Before rushing into criticism, lets get a few facts right. A derailment of an engineering train at Winsford, see
http://www.railforums.co.uk/showthread.php?t=60841
caused a blockage of the WCML affecting Virgin Trains between Euston - Liverpool, Euston - Glasgow and Birningham Glasgow/Edinburgh, also LM Birmingham Liverpool. The first northbound train to pass Winsford was 1S67 1225 Euston Glasgow at 1525, and the first southbound was 1A46 1448 Liverpool Euston at 1545.
Therefore there were no direct trains between Crewe and Preston before this apart from a special Voyager which ran a 1Z01 1132 Crewe to Preston and
1Z02 1300 return via Chester. The first train from Preston through Winsford was 1M13 1242 Glasgow to Euston which started from Preston at 15.12.

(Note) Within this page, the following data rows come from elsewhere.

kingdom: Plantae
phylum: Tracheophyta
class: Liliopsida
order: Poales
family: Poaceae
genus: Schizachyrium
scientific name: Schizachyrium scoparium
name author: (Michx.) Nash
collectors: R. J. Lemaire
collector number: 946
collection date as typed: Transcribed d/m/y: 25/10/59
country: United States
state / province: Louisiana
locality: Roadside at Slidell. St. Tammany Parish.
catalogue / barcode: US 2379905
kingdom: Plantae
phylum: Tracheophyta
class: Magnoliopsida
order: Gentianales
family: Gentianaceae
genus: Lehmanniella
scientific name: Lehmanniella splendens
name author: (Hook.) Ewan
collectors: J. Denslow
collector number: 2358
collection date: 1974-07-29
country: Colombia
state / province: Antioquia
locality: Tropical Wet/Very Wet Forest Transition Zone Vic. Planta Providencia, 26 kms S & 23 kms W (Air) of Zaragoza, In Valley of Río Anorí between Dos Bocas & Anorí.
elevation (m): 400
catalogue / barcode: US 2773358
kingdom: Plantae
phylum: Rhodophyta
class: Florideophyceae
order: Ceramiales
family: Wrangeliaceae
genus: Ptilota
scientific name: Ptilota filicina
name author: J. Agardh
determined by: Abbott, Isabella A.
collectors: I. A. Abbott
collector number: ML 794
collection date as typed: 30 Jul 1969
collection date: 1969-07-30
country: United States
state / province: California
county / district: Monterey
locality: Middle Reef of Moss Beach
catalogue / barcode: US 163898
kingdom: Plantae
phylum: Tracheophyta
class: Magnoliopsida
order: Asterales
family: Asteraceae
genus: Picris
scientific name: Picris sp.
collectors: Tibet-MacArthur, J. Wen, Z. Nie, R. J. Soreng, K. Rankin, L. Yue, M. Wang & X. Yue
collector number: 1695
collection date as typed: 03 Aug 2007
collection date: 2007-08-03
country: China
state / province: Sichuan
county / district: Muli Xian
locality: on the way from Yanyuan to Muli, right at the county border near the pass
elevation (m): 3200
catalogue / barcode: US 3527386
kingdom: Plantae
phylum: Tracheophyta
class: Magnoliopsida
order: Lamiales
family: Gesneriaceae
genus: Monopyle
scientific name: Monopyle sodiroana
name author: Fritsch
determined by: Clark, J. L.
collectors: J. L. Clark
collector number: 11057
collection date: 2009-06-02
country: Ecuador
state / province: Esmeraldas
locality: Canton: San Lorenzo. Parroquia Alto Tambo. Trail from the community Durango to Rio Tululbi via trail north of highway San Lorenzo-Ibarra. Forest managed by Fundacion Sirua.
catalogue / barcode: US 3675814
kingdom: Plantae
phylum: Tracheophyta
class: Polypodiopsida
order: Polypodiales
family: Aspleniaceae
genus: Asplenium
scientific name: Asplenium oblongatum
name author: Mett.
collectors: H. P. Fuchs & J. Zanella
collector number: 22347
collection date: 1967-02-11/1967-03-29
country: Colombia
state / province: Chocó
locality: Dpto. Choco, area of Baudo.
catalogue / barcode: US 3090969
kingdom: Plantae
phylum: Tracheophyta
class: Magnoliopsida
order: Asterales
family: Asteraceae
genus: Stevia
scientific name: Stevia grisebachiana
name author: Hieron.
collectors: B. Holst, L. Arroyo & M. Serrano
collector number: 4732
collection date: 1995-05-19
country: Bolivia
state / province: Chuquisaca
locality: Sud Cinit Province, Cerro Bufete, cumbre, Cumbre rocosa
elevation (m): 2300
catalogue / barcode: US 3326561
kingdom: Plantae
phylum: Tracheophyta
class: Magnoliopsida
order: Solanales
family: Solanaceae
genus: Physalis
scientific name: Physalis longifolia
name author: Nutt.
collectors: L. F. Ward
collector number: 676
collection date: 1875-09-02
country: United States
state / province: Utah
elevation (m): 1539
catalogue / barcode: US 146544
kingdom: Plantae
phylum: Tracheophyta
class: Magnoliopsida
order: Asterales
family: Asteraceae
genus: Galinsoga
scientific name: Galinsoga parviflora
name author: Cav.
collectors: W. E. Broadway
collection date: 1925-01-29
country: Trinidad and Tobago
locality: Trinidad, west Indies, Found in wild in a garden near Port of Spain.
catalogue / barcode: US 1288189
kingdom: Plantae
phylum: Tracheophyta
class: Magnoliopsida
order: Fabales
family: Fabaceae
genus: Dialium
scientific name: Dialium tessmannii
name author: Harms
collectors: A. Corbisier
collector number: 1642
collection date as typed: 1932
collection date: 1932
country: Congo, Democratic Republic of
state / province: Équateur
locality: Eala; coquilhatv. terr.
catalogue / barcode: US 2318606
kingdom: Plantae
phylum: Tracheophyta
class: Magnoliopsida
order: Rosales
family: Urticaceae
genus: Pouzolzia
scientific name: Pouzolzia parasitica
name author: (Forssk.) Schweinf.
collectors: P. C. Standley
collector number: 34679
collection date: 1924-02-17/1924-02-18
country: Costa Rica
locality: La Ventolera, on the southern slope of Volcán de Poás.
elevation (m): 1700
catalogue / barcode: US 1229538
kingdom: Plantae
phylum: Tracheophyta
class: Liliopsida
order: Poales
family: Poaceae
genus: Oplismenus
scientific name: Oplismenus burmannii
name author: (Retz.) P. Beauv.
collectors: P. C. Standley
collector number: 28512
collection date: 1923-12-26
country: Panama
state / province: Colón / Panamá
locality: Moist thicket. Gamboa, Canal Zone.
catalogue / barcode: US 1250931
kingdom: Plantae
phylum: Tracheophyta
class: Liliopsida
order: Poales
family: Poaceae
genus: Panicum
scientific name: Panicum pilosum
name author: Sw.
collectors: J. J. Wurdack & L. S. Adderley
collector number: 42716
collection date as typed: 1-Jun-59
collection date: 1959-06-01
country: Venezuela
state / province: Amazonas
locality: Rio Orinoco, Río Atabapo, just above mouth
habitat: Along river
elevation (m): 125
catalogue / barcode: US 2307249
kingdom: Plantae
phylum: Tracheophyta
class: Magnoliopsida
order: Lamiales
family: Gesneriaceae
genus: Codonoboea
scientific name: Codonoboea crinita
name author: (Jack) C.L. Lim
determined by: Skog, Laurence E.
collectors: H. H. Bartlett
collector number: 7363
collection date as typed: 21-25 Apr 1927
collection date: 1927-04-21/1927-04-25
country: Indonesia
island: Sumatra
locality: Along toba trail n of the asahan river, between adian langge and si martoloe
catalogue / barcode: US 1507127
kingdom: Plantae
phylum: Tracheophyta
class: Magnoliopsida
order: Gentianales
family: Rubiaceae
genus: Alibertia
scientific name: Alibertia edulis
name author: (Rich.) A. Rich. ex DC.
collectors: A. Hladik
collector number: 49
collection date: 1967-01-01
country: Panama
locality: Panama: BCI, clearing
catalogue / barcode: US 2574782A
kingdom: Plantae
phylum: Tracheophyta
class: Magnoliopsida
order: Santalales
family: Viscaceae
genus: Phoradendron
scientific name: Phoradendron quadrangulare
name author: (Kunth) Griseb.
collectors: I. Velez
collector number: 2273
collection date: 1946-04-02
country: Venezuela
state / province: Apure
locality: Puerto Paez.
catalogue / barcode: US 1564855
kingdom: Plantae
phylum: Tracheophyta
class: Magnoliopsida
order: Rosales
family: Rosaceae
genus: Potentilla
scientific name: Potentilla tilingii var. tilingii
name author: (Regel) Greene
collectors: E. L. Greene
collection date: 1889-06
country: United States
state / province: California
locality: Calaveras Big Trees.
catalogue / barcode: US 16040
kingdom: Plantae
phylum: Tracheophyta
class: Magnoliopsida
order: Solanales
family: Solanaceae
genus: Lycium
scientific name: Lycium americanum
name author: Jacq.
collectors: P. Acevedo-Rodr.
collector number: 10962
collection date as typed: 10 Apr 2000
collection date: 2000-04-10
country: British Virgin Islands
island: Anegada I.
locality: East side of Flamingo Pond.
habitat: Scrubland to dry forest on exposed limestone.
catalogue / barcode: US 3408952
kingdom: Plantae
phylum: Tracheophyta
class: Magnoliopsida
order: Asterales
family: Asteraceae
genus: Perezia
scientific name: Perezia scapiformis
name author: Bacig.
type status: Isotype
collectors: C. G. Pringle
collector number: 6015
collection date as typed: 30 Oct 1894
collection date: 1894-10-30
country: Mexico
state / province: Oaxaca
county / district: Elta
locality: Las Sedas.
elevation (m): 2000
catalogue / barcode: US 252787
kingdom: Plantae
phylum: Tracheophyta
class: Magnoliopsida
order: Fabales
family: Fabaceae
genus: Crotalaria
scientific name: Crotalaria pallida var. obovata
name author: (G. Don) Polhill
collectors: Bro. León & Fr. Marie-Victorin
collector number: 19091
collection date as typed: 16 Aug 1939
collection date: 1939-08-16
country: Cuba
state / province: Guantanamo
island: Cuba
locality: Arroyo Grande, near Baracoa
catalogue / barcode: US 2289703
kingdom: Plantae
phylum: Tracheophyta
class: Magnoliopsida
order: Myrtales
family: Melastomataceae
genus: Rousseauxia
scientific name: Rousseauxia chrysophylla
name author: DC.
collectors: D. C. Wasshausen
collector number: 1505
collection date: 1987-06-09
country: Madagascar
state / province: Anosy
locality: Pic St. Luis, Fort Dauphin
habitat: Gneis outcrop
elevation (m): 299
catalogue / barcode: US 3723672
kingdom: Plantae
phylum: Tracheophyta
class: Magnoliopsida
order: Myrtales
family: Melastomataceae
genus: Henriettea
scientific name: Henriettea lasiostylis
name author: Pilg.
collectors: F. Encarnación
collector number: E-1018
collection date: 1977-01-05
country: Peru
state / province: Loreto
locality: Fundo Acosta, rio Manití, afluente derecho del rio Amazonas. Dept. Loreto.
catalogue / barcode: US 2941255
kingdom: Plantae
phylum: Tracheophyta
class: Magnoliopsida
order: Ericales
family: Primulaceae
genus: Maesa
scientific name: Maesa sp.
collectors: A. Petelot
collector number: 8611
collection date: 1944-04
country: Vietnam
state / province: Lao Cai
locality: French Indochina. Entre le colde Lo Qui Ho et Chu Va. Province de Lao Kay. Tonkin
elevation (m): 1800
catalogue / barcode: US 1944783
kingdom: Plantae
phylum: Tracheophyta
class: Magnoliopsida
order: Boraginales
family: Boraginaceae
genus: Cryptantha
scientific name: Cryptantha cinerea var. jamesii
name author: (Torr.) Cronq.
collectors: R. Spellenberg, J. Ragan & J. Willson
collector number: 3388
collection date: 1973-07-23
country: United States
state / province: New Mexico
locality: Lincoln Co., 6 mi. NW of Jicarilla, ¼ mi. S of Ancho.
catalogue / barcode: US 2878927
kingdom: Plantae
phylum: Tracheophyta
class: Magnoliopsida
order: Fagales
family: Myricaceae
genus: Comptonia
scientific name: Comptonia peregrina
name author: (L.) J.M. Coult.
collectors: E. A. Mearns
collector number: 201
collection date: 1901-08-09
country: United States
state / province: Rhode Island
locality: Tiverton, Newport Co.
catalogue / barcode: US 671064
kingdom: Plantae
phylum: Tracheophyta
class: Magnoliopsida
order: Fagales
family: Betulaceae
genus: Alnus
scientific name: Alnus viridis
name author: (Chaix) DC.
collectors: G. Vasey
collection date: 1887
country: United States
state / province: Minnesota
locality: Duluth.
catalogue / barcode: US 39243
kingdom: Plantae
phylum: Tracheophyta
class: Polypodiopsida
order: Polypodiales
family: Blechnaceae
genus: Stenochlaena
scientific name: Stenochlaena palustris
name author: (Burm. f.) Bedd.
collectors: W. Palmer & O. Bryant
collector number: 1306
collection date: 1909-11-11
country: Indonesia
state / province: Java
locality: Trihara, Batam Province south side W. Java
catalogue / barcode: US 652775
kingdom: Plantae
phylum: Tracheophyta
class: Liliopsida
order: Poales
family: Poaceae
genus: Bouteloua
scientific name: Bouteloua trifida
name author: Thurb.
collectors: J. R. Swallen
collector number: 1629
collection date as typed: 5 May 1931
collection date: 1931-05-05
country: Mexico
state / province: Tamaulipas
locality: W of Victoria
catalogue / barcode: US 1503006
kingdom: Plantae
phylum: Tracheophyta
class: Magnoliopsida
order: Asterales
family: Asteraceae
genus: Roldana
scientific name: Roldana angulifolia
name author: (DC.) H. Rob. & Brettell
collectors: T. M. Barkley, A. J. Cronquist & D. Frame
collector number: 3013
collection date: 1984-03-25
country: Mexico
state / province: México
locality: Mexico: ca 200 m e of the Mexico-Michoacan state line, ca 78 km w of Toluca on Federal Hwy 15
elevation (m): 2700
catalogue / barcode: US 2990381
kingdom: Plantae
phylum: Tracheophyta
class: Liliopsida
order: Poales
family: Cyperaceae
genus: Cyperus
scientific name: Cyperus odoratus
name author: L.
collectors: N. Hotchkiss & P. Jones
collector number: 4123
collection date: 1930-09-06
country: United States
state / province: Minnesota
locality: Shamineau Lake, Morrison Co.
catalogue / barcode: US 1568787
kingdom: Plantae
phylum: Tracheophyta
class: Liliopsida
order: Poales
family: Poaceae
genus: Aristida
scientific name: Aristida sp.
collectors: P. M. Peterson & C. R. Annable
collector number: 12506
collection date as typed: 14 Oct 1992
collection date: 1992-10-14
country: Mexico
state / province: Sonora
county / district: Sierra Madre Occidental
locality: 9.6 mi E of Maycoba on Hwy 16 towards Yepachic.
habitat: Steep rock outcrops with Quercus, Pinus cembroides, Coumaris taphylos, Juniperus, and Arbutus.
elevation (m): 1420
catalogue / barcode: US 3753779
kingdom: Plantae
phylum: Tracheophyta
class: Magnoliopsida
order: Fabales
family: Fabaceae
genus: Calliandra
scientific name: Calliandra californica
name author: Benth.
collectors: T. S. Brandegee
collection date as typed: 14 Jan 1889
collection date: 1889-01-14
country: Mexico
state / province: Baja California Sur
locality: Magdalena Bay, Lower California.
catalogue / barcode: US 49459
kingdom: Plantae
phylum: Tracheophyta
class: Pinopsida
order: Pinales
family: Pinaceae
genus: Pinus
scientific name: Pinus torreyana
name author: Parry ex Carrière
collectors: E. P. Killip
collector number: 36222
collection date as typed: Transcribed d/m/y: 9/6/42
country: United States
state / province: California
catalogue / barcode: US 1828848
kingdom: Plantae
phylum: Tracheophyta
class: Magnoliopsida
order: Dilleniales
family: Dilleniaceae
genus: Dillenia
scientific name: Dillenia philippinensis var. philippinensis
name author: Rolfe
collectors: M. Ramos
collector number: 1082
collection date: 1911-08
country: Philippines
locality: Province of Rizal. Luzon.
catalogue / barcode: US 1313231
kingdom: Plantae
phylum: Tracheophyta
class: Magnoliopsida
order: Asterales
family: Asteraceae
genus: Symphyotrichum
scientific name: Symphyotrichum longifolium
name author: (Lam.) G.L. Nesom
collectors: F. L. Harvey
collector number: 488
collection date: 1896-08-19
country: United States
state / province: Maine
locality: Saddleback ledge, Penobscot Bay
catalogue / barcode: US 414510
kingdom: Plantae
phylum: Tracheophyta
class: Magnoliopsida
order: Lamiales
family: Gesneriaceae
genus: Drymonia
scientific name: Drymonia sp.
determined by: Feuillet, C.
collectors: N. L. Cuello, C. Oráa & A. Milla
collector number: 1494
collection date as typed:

Other than this trains from the north terminated at Preston and those from the South at Crewe, with the sets used to form restarted trains north and south respectively.
I surmise that most people from Preston were sent forward via Manchester, but between Preston and Manchester capacity is limited, so there could well have been a backlog of unhappy people decanted from Glasgow and other trains at Preston unwilling or unable to get on TPE trains to Manchester.
Therefore when 1M14 1336 and 1M15 1436 Glasgow to Euston left Glasgow they would have done so in the expectation that the line would reopen, but at that point it was still blocked. My guess is that VT control would have known about the situation at Preston, and Glasgow may have been told to limit the numbers joining so as to leave room for said backlog of people and to spread the load to allow services to return to normal more smoothly.
The reason for the Crewe stop would have been that the preceding train
1M57 1355 Glasgow to Birmingham started from Preston, so 1M15 would have provided a connection from Glasgow to Birmingham.
So yes it may have eventually proved to be a wrong decision, but was taken without the benefit of hindsight.